Among the bacterial species found at significantly higher abundance in children with DS in both PD and MD groups, Neisseria elongate, Rothia aeria, Rothia dentocariosa, and Corynebacterium durum are catalase-positive bacteria, except Gemella haemolysans . These bacteria are known to show resistance to high oxidative stress environments and may be a factor of dysbiosis in the salivary microbiome of the group of children with DS. Moreover, the aforementioned C. albicans also has a catalase gene, which may similarly explain their higher abundance in the DS group.

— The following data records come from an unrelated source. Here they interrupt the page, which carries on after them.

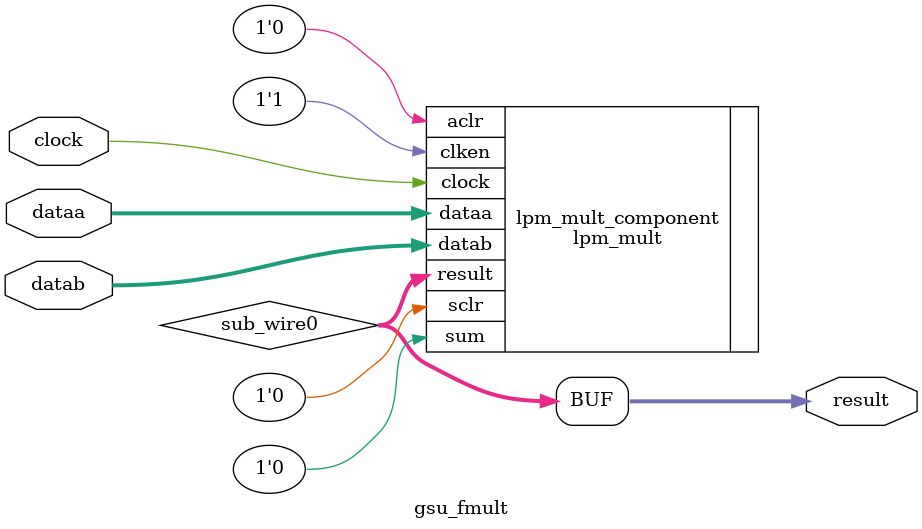
<source format=v>
module gsu_fmult (
	clock,
	dataa,
	datab,
	result);
	input	  clock;
	input	[15:0]  dataa;
	input	[15:0]  datab;
	output	[31:0]  result;
	wire [31:0] sub_wire0;
	wire [31:0] result = sub_wire0[31:0];
	lpm_mult	lpm_mult_component (
				.clock (clock),
				.dataa (dataa),
				.datab (datab),
				.result (sub_wire0),
				.aclr (1'b0),
				.clken (1'b1),
				.sclr (1'b0),
				.sum (1'b0));
	defparam
		lpm_mult_component.lpm_hint = "MAXIMIZE_SPEED=5",
		lpm_mult_component.lpm_pipeline = 2,
		lpm_mult_component.lpm_representation = "SIGNED",
		lpm_mult_component.lpm_type = "LPM_MULT",
		lpm_mult_component.lpm_widtha = 16,
		lpm_mult_component.lpm_widthb = 16,
		lpm_mult_component.lpm_widthp = 32;
endmodule
</source>
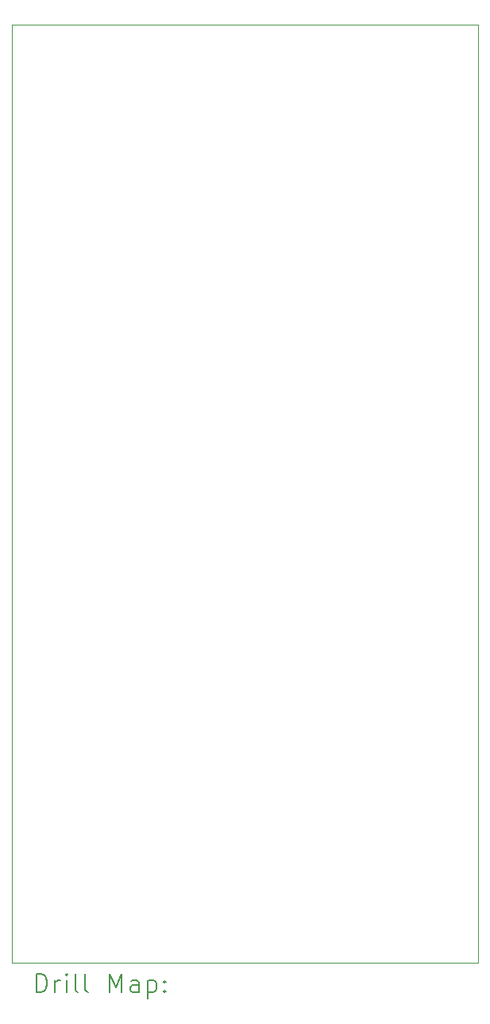
<source format=gbr>
%TF.GenerationSoftware,KiCad,Pcbnew,8.0.5*%
%TF.CreationDate,2024-12-11T09:52:40-08:00*%
%TF.ProjectId,OpenPEMF_Final,4f70656e-5045-44d4-965f-46696e616c2e,rev?*%
%TF.SameCoordinates,Original*%
%TF.FileFunction,Drillmap*%
%TF.FilePolarity,Positive*%
%FSLAX45Y45*%
G04 Gerber Fmt 4.5, Leading zero omitted, Abs format (unit mm)*
G04 Created by KiCad (PCBNEW 8.0.5) date 2024-12-11 09:52:40*
%MOMM*%
%LPD*%
G01*
G04 APERTURE LIST*
%ADD10C,0.100000*%
%ADD11C,0.200000*%
G04 APERTURE END LIST*
D10*
X10230000Y-4910000D02*
X10230000Y-14890000D01*
X15200000Y-4910000D02*
X15200000Y-14890000D01*
X10230000Y-14890000D02*
X15200000Y-14890000D01*
X15200000Y-4910000D02*
X10230000Y-4910000D01*
D11*
X10485777Y-15206484D02*
X10485777Y-15006484D01*
X10485777Y-15006484D02*
X10533396Y-15006484D01*
X10533396Y-15006484D02*
X10561967Y-15016008D01*
X10561967Y-15016008D02*
X10581015Y-15035055D01*
X10581015Y-15035055D02*
X10590539Y-15054103D01*
X10590539Y-15054103D02*
X10600063Y-15092198D01*
X10600063Y-15092198D02*
X10600063Y-15120769D01*
X10600063Y-15120769D02*
X10590539Y-15158865D01*
X10590539Y-15158865D02*
X10581015Y-15177912D01*
X10581015Y-15177912D02*
X10561967Y-15196960D01*
X10561967Y-15196960D02*
X10533396Y-15206484D01*
X10533396Y-15206484D02*
X10485777Y-15206484D01*
X10685777Y-15206484D02*
X10685777Y-15073150D01*
X10685777Y-15111246D02*
X10695301Y-15092198D01*
X10695301Y-15092198D02*
X10704824Y-15082674D01*
X10704824Y-15082674D02*
X10723872Y-15073150D01*
X10723872Y-15073150D02*
X10742920Y-15073150D01*
X10809586Y-15206484D02*
X10809586Y-15073150D01*
X10809586Y-15006484D02*
X10800063Y-15016008D01*
X10800063Y-15016008D02*
X10809586Y-15025531D01*
X10809586Y-15025531D02*
X10819110Y-15016008D01*
X10819110Y-15016008D02*
X10809586Y-15006484D01*
X10809586Y-15006484D02*
X10809586Y-15025531D01*
X10933396Y-15206484D02*
X10914348Y-15196960D01*
X10914348Y-15196960D02*
X10904824Y-15177912D01*
X10904824Y-15177912D02*
X10904824Y-15006484D01*
X11038158Y-15206484D02*
X11019110Y-15196960D01*
X11019110Y-15196960D02*
X11009586Y-15177912D01*
X11009586Y-15177912D02*
X11009586Y-15006484D01*
X11266729Y-15206484D02*
X11266729Y-15006484D01*
X11266729Y-15006484D02*
X11333396Y-15149341D01*
X11333396Y-15149341D02*
X11400062Y-15006484D01*
X11400062Y-15006484D02*
X11400062Y-15206484D01*
X11581015Y-15206484D02*
X11581015Y-15101722D01*
X11581015Y-15101722D02*
X11571491Y-15082674D01*
X11571491Y-15082674D02*
X11552443Y-15073150D01*
X11552443Y-15073150D02*
X11514348Y-15073150D01*
X11514348Y-15073150D02*
X11495301Y-15082674D01*
X11581015Y-15196960D02*
X11561967Y-15206484D01*
X11561967Y-15206484D02*
X11514348Y-15206484D01*
X11514348Y-15206484D02*
X11495301Y-15196960D01*
X11495301Y-15196960D02*
X11485777Y-15177912D01*
X11485777Y-15177912D02*
X11485777Y-15158865D01*
X11485777Y-15158865D02*
X11495301Y-15139817D01*
X11495301Y-15139817D02*
X11514348Y-15130293D01*
X11514348Y-15130293D02*
X11561967Y-15130293D01*
X11561967Y-15130293D02*
X11581015Y-15120769D01*
X11676253Y-15073150D02*
X11676253Y-15273150D01*
X11676253Y-15082674D02*
X11695301Y-15073150D01*
X11695301Y-15073150D02*
X11733396Y-15073150D01*
X11733396Y-15073150D02*
X11752443Y-15082674D01*
X11752443Y-15082674D02*
X11761967Y-15092198D01*
X11761967Y-15092198D02*
X11771491Y-15111246D01*
X11771491Y-15111246D02*
X11771491Y-15168388D01*
X11771491Y-15168388D02*
X11761967Y-15187436D01*
X11761967Y-15187436D02*
X11752443Y-15196960D01*
X11752443Y-15196960D02*
X11733396Y-15206484D01*
X11733396Y-15206484D02*
X11695301Y-15206484D01*
X11695301Y-15206484D02*
X11676253Y-15196960D01*
X11857205Y-15187436D02*
X11866729Y-15196960D01*
X11866729Y-15196960D02*
X11857205Y-15206484D01*
X11857205Y-15206484D02*
X11847682Y-15196960D01*
X11847682Y-15196960D02*
X11857205Y-15187436D01*
X11857205Y-15187436D02*
X11857205Y-15206484D01*
X11857205Y-15082674D02*
X11866729Y-15092198D01*
X11866729Y-15092198D02*
X11857205Y-15101722D01*
X11857205Y-15101722D02*
X11847682Y-15092198D01*
X11847682Y-15092198D02*
X11857205Y-15082674D01*
X11857205Y-15082674D02*
X11857205Y-15101722D01*
M02*

</source>
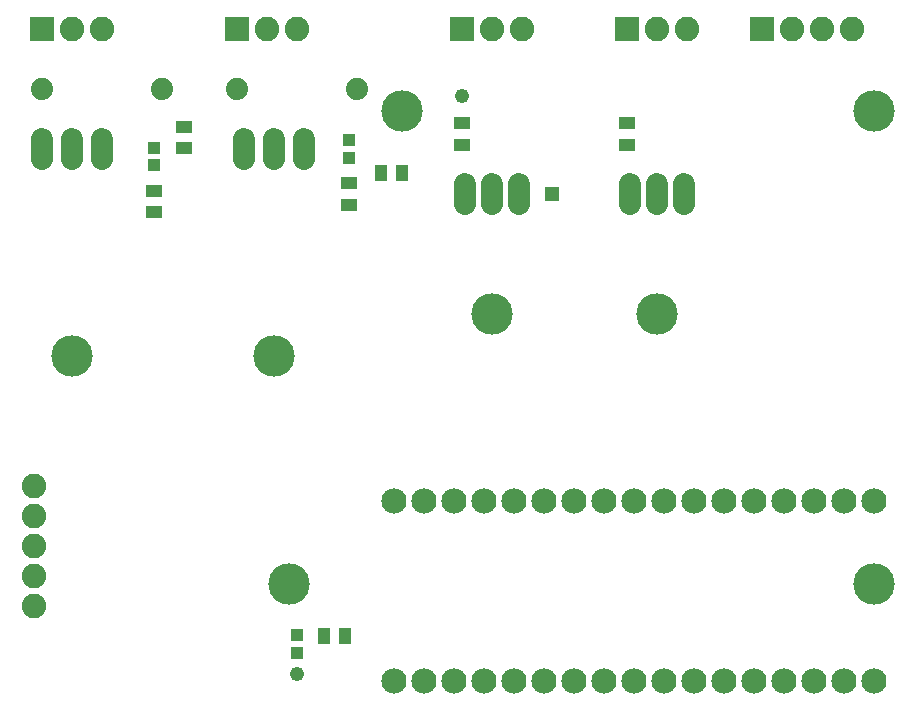
<source format=gts>
G75*
%MOIN*%
%OFA0B0*%
%FSLAX25Y25*%
%IPPOS*%
%LPD*%
%AMOC8*
5,1,8,0,0,1.08239X$1,22.5*
%
%ADD10C,0.08200*%
%ADD11C,0.07400*%
%ADD12R,0.08200X0.08200*%
%ADD13C,0.13800*%
%ADD14R,0.03950X0.03950*%
%ADD15C,0.07400*%
%ADD16R,0.05524X0.03950*%
%ADD17R,0.03950X0.05524*%
%ADD18C,0.08400*%
%ADD19C,0.04762*%
%ADD20R,0.04762X0.04762*%
D10*
X0034300Y0073933D03*
X0034300Y0083933D03*
X0034300Y0093933D03*
X0034300Y0103933D03*
X0034300Y0113933D03*
X0046800Y0266433D03*
X0056800Y0266433D03*
X0111800Y0266433D03*
X0121800Y0266433D03*
X0186800Y0266433D03*
X0196800Y0266433D03*
X0241800Y0266433D03*
X0251800Y0266433D03*
X0286800Y0266433D03*
X0296800Y0266433D03*
X0306800Y0266433D03*
D11*
X0141800Y0246433D03*
X0101800Y0246433D03*
X0076800Y0246433D03*
X0036800Y0246433D03*
D12*
X0036800Y0266433D03*
X0101800Y0266433D03*
X0176800Y0266433D03*
X0231800Y0266433D03*
X0276800Y0266433D03*
D13*
X0314300Y0238933D03*
X0241800Y0171433D03*
X0186800Y0171433D03*
X0114300Y0157433D03*
X0046800Y0157433D03*
X0119300Y0081433D03*
X0314300Y0081433D03*
X0156800Y0238933D03*
D14*
X0139300Y0229386D03*
X0139300Y0223480D03*
X0074300Y0220980D03*
X0074300Y0226886D03*
X0121800Y0064386D03*
X0121800Y0058480D03*
D15*
X0177800Y0208133D02*
X0177800Y0214733D01*
X0186800Y0214733D02*
X0186800Y0208133D01*
X0195800Y0208133D02*
X0195800Y0214733D01*
X0232800Y0214733D02*
X0232800Y0208133D01*
X0241800Y0208133D02*
X0241800Y0214733D01*
X0250800Y0214733D02*
X0250800Y0208133D01*
X0124300Y0223133D02*
X0124300Y0229733D01*
X0114300Y0229733D02*
X0114300Y0223133D01*
X0104300Y0223133D02*
X0104300Y0229733D01*
X0056800Y0229733D02*
X0056800Y0223133D01*
X0046800Y0223133D02*
X0046800Y0229733D01*
X0036800Y0229733D02*
X0036800Y0223133D01*
D16*
X0074300Y0212476D03*
X0074300Y0205390D03*
X0084300Y0226640D03*
X0084300Y0233726D03*
X0139300Y0214976D03*
X0139300Y0207890D03*
X0176800Y0227890D03*
X0176800Y0234976D03*
X0231800Y0234976D03*
X0231800Y0227890D03*
D17*
X0156843Y0218433D03*
X0149757Y0218433D03*
X0137843Y0063933D03*
X0130757Y0063933D03*
D18*
X0154300Y0048933D03*
X0164300Y0048933D03*
X0174300Y0048933D03*
X0184300Y0048933D03*
X0194300Y0048933D03*
X0204300Y0048933D03*
X0214300Y0048933D03*
X0224300Y0048933D03*
X0234300Y0048933D03*
X0244300Y0048933D03*
X0254300Y0048933D03*
X0264300Y0048933D03*
X0274300Y0048933D03*
X0284300Y0048933D03*
X0294300Y0048933D03*
X0304300Y0048933D03*
X0314300Y0048933D03*
X0314300Y0108933D03*
X0304300Y0108933D03*
X0294300Y0108933D03*
X0284300Y0108933D03*
X0274300Y0108933D03*
X0264300Y0108933D03*
X0254300Y0108933D03*
X0244300Y0108933D03*
X0234300Y0108933D03*
X0224300Y0108933D03*
X0214300Y0108933D03*
X0204300Y0108933D03*
X0194300Y0108933D03*
X0184300Y0108933D03*
X0174300Y0108933D03*
X0164300Y0108933D03*
X0154300Y0108933D03*
D19*
X0121800Y0051433D03*
X0176800Y0243933D03*
D20*
X0206800Y0211433D03*
M02*

</source>
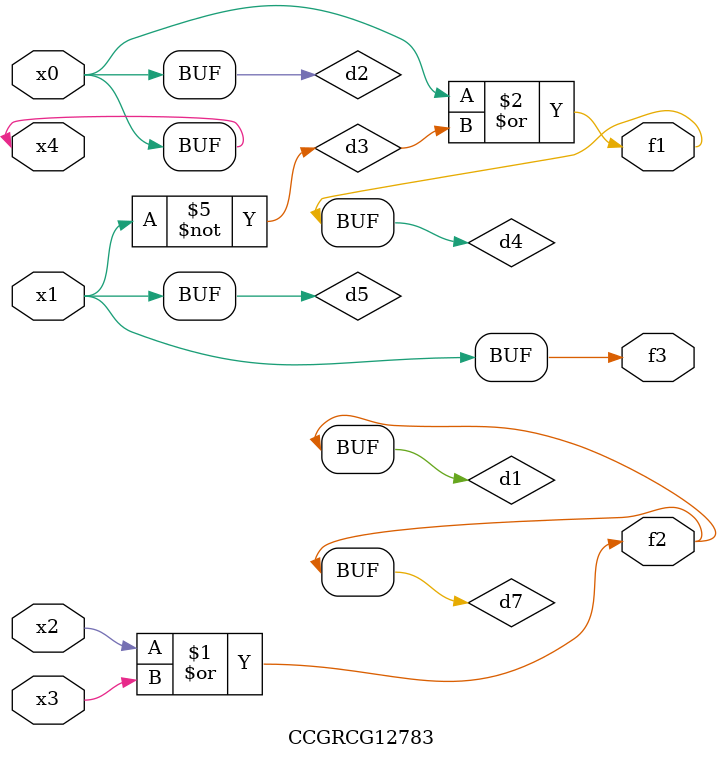
<source format=v>
module CCGRCG12783(
	input x0, x1, x2, x3, x4,
	output f1, f2, f3
);

	wire d1, d2, d3, d4, d5, d6, d7;

	or (d1, x2, x3);
	buf (d2, x0, x4);
	not (d3, x1);
	or (d4, d2, d3);
	not (d5, d3);
	nand (d6, d1, d3);
	or (d7, d1);
	assign f1 = d4;
	assign f2 = d7;
	assign f3 = d5;
endmodule

</source>
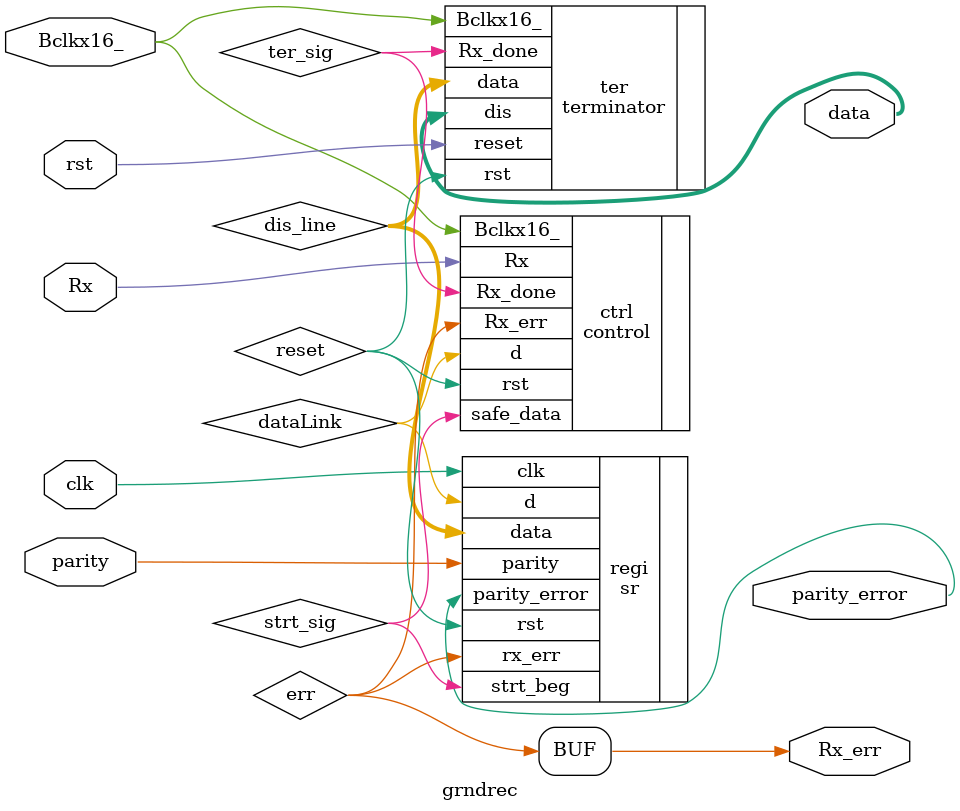
<source format=v>
module grndrec (clk, Bclkx16_, Rx ,rst , parity ,  parity_error, data,Rx_err );
input clk;
input Bclkx16_;
input Rx;
input parity;
input rst;

//output Rx_done;
output Rx_err;
output parity_error;
output [7:0] data;


wire dataLink;//the wire between the control system and the register block for d
wire err; //the error wire between the control system and the register
wire strt_sig;//the start signal from control to the register to begin storing data
wire reset;//the connection between the terminator reset output to the other modules reset inputs
wire ter_sig;//used to connect Rx-done from control to that in terminator
wire[0:7]dis_line;//connects the input display of the terminator to the output of the register

//reset is active low
control ctrl (.Rx(Rx), .Bclkx16_(Bclkx16_), .rst(reset), .Rx_done(ter_sig), .Rx_err(err), .d(dataLink), .safe_data(strt_sig));
sr regi (.rx_err(err), .d(dataLink), .clk(clk), .parity(parity), .parity_error(parity_error), .data(dis_line), .rst(reset), .strt_beg(strt_sig));
terminator ter(.reset(rst),.Bclkx16_(Bclkx16_),.Rx_done(ter_sig),.data(dis_line),.rst(reset),.dis(data));
assign Rx_err = err;
endmodule

</source>
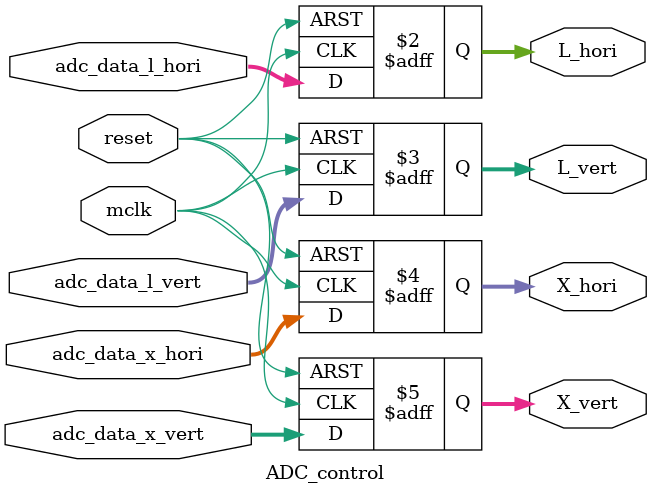
<source format=v>
module ADC_control (
    input  wire        mclk,    // master clock
    input  wire        reset,
    // Add any ADC interface signals here (e.g., SPI lines or parallel bus),
    input wire [9:0] adc_data_l_hori,
    input wire [9:0] adc_data_l_vert,
    input wire [9:0] adc_data_x_hori,
    input wire [9:0] adc_data_x_vert,
    output reg  [9:0]  L_hori,
    output reg  [9:0]  L_vert,
    output reg  [9:0]  X_hori,
    output reg  [9:0]  X_vert
);
    always @(posedge mclk or posedge reset) begin
        if (reset) begin
            L_hori <= 10'd0;
            L_vert <= 10'd0;
            X_hori <= 10'd0;
            X_vert <= 10'd0;
        end else begin
            // Read data from the ADC interface and update outputs
             L_hori <= adc_data_l_hori;
             L_vert <= adc_data_l_vert;
             X_hori <= adc_data_x_hori;
             X_vert <= adc_data_x_vert;
        end
    end
endmodule

</source>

Dental plaque is formed through cell to cell interactions between bacteria from initial colonizers to the late colonizers in the oral cavity , and dental plaque adapted to the environment are known to develop in the supragingival and subgingival plaque [41, 42].
Khocht A et al. studied 40 bacterial species in the subgingival plaque of adults with DS using checkerboard DNA–DNA hybridization. They reported that Streptococcus sp. (i.e., S. oralis, S. mitis, and S. gordonii), which are initial colonizers, were more abundant in adults with DS than in healthy individuals . S. sanguinis, an initial colonizer, was also significantly more abundant in our participants with DS in the MD stage. These Streptococcus bacteria are known to be particularly important in the initial stage of dental plaque formation, and their differences in saliva are thus likely to influence the constituents in subsequent dental plaque formation.
C Xiao et al. analyzed supragingival dental plaque in adult patients with dental caries using 16S pyrosequencing and have reported the characteristic presence of Cardiobacterium and Corynebacterium bacteria in participants without dental caries . Waleed F Janem et al. studied the salivary microbiome of obese children with and without type 2 diabetes and have shown that Lautropia, Corynebacterium, and Cardiobacterium bacteria were detected in association with gingivitis .
In this study, the genera Corynebacterium and Cardiobacterium were dominant in the saliva of children with DS in the PD and MD stages, and the genus Lautropia was dominant in children with DS in the MD stage. The observed differences in salivary microbiomes, including the aforementioned differences in Streptococcus sp. affect the composition of plaque bacteria and may be associated with the onset of dental caries or periodontal diseases.
These findings suggest that the distinct characteristics of the salivary microbiome in subjects with DS from that in healthy individuals may be attributable to several factors; however, we were not able to measure the amount of salivary secretion or oxidative stress status in this study. Moreover, complications of DS or history of antibiotic administration within 1 week of specimen sampling can also affect the salivary microbiome , thus these factors should also be analyzed in future studies to get a better understanding of the dysbiosis of the salivary microbiome in DS. Furthermore, associations between the development of dental caries, periodontal diseases, and bacteria constituting dental plaque in the affected sites in subjects with DS should also be analyzed.
In conclusion, qPCR and high throughput sequencing provided basic data on the salivary microbiome in DS, and revealed dysbiosis in the salivary microbiome in children with DS when compared with that in healthy children. Moreover, the dominance of Corynebacterium, Cardiobacterium, and lower abundance of TM7 were identified as characteristic microbial markers of dysbiosis in children with DS in both the PD and MD stages.